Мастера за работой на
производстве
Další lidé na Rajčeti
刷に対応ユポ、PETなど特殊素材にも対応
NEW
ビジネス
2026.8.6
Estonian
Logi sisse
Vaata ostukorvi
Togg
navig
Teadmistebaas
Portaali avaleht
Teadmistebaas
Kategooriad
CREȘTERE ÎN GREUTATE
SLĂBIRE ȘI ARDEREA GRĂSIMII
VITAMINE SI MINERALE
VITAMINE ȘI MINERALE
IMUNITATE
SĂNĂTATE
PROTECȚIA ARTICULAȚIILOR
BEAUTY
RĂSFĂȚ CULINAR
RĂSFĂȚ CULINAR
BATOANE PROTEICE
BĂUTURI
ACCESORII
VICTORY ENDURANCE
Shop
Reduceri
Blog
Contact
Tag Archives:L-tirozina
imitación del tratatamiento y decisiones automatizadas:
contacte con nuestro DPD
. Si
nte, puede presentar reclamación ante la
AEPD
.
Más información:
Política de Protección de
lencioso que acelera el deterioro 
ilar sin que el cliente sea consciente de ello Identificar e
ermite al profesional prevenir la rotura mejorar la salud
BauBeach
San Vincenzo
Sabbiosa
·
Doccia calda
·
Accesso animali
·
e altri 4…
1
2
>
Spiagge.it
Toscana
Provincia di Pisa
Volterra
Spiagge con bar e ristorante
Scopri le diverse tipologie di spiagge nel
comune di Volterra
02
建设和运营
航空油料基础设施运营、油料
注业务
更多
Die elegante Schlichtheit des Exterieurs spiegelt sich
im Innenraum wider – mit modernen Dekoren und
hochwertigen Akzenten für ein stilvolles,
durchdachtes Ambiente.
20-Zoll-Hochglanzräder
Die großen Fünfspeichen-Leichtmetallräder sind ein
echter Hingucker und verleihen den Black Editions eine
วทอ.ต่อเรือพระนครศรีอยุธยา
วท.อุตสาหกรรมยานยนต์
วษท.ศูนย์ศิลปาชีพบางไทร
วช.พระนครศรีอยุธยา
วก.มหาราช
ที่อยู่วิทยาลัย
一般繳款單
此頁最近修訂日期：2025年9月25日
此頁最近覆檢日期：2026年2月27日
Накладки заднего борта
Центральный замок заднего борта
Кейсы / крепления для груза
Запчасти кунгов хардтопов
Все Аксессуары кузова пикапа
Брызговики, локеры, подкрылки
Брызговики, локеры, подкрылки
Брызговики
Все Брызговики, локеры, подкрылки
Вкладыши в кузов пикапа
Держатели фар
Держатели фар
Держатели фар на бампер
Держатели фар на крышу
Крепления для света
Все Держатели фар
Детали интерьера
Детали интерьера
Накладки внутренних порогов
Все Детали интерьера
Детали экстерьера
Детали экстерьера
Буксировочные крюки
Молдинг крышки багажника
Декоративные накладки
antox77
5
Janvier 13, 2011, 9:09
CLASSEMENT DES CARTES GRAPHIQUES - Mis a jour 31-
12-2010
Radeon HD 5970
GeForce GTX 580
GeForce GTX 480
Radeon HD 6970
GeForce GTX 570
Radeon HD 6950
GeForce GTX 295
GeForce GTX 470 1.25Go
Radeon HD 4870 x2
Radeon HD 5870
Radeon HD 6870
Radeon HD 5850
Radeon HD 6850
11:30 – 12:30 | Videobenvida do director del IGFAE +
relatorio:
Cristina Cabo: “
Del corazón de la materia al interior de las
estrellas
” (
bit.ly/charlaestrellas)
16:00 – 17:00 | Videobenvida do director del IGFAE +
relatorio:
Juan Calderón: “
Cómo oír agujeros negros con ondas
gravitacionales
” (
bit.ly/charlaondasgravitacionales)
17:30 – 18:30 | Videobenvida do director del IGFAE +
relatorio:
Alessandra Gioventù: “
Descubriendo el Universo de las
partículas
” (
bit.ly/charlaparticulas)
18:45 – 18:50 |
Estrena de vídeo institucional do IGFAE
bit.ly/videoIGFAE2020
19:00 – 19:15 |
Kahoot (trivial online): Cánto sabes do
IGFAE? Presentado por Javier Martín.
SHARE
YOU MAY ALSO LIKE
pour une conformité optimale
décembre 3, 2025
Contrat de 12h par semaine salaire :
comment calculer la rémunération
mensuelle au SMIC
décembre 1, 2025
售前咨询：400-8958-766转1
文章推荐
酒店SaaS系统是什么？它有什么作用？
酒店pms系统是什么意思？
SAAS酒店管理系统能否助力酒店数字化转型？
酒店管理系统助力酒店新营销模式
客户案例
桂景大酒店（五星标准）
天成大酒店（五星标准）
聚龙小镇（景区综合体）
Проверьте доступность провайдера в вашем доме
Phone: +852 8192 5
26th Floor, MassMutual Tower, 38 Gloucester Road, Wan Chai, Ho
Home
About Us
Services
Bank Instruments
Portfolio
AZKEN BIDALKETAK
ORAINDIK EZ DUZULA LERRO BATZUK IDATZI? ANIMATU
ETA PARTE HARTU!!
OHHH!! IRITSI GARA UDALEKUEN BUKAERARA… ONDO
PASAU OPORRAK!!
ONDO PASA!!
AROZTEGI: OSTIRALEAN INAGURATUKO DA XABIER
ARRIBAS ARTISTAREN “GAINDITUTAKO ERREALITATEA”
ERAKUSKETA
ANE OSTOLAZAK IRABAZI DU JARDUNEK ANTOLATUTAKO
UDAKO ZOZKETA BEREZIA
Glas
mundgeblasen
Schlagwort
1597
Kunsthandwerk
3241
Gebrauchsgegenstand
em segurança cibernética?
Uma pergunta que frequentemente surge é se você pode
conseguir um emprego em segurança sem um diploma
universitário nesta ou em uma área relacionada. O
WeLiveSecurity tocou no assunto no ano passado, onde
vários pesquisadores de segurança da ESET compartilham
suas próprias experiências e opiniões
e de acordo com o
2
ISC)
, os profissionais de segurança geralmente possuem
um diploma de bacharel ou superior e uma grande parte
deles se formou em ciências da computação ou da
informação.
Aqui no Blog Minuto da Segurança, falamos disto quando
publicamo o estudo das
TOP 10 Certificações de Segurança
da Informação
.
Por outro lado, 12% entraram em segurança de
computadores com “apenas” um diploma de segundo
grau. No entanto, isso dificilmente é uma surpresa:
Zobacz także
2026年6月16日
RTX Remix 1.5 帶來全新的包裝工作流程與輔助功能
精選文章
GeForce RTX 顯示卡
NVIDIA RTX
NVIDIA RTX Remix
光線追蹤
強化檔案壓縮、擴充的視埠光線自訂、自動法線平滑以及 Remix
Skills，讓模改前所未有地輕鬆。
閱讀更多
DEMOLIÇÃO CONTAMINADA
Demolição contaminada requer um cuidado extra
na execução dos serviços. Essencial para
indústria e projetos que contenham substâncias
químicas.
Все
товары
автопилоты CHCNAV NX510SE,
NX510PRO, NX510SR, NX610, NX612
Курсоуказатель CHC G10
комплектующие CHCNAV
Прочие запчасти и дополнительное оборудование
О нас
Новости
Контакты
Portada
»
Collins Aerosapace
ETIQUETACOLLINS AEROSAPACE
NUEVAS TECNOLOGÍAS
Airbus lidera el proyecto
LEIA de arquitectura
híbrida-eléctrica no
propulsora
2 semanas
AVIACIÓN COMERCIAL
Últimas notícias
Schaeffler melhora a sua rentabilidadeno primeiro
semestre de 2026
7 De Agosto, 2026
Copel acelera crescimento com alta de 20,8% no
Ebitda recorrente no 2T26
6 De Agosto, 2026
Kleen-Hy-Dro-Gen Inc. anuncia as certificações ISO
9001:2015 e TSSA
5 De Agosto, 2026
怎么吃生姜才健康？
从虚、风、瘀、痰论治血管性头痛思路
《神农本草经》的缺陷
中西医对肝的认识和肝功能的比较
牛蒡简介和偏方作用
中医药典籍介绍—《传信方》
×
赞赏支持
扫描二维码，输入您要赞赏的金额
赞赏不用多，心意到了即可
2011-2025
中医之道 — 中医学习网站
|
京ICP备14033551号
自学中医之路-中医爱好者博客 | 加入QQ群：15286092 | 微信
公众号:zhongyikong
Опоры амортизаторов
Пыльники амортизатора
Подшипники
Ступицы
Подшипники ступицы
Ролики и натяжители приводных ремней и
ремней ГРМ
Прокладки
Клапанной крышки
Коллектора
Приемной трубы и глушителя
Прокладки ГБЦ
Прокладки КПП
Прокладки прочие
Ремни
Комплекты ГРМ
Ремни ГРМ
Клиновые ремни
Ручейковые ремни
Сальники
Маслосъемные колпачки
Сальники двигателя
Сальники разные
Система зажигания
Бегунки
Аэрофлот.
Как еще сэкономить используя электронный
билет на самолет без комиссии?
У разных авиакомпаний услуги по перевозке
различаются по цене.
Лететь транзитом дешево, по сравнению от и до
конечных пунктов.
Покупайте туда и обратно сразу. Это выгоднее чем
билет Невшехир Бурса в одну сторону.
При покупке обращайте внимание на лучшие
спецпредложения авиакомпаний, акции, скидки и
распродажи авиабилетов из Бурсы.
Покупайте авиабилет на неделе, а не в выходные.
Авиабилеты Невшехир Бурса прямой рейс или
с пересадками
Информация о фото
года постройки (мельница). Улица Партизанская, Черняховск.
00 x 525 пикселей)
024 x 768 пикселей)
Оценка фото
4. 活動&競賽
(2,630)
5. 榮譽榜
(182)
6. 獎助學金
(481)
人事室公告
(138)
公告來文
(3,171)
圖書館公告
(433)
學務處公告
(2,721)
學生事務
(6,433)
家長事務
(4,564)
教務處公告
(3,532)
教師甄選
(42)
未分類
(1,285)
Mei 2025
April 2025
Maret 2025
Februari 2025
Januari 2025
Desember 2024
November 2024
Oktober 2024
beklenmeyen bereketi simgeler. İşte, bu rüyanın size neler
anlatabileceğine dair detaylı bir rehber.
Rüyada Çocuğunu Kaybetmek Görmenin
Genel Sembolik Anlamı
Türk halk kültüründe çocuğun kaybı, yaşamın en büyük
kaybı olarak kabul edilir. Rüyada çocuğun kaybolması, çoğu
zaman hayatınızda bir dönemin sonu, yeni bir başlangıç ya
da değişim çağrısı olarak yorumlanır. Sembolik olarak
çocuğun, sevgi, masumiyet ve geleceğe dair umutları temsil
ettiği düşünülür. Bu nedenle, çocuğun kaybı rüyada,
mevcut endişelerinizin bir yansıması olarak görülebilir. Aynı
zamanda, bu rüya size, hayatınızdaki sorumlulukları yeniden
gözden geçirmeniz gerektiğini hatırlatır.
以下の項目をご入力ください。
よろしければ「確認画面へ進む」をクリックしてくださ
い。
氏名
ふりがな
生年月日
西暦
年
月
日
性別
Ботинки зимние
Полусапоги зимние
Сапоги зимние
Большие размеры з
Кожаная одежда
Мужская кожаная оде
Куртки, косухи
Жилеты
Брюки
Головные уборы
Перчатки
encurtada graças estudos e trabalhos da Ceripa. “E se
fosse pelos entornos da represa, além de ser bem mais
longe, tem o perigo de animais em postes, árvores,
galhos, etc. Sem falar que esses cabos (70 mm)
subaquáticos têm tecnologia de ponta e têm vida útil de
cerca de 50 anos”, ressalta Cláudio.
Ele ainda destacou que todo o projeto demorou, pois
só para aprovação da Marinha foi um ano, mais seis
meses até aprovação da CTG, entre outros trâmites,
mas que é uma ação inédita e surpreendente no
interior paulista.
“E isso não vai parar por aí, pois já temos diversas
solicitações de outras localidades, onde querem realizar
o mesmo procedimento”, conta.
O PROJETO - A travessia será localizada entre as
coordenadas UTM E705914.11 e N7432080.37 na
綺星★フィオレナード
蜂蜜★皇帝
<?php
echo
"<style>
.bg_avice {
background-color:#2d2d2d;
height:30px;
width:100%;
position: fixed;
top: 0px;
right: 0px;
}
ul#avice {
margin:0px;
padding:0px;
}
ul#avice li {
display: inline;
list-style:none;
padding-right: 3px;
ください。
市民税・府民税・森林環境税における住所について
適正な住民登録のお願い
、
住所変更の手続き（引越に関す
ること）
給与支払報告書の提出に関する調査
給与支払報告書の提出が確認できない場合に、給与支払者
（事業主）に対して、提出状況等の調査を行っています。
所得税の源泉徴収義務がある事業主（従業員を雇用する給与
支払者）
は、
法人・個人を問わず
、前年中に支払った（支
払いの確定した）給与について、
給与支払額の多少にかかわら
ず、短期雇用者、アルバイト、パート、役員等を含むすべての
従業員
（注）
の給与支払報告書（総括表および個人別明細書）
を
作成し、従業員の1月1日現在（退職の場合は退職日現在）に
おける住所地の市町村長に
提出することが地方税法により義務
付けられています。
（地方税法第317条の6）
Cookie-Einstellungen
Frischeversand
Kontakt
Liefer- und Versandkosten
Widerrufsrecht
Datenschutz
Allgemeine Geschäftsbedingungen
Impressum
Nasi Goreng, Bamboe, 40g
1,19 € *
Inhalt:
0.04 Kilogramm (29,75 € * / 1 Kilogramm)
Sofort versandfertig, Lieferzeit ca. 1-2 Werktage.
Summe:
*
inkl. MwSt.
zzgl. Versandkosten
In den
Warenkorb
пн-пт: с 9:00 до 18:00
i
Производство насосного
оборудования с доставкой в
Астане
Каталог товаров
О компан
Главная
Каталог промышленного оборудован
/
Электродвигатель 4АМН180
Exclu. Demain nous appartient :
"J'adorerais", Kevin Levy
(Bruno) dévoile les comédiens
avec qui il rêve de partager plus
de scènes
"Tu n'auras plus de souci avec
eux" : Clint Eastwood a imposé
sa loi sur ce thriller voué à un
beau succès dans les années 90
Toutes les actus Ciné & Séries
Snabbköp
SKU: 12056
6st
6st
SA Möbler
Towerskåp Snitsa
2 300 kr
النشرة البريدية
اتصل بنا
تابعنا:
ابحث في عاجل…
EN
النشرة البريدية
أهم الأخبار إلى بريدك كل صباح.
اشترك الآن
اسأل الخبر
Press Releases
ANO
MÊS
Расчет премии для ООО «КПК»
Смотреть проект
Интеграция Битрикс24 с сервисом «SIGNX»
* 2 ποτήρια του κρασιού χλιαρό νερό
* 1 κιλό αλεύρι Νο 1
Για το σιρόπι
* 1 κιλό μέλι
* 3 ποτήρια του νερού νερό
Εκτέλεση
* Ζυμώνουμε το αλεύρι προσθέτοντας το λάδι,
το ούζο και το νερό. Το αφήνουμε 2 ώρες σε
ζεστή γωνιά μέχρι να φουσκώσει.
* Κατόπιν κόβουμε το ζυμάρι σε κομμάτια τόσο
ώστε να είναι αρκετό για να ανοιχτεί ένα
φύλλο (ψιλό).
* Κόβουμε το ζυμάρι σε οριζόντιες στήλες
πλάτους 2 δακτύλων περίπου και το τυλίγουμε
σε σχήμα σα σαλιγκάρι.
***
Task: Set down, word for word, everything from the first line of the entries down to the line containing "VICTORY ENDURANCE", including both of those lines.

Answer to this problem:
Мастера за работой на
производстве
Další lidé na Rajčeti
刷に対応ユポ、PETなど特殊素材にも対応
NEW
ビジネス
2026.8.6
Estonian
Logi sisse
Vaata ostukorvi
Togg
navig
Teadmistebaas
Portaali avaleht
Teadmistebaas
Kategooriad
CREȘTERE ÎN GREUTATE
SLĂBIRE ȘI ARDEREA GRĂSIMII
VITAMINE SI MINERALE
VITAMINE ȘI MINERALE
IMUNITATE
SĂNĂTATE
PROTECȚIA ARTICULAȚIILOR
BEAUTY
RĂSFĂȚ CULINAR
RĂSFĂȚ CULINAR
BATOANE PROTEICE
BĂUTURI
ACCESORII
VICTORY ENDURANCE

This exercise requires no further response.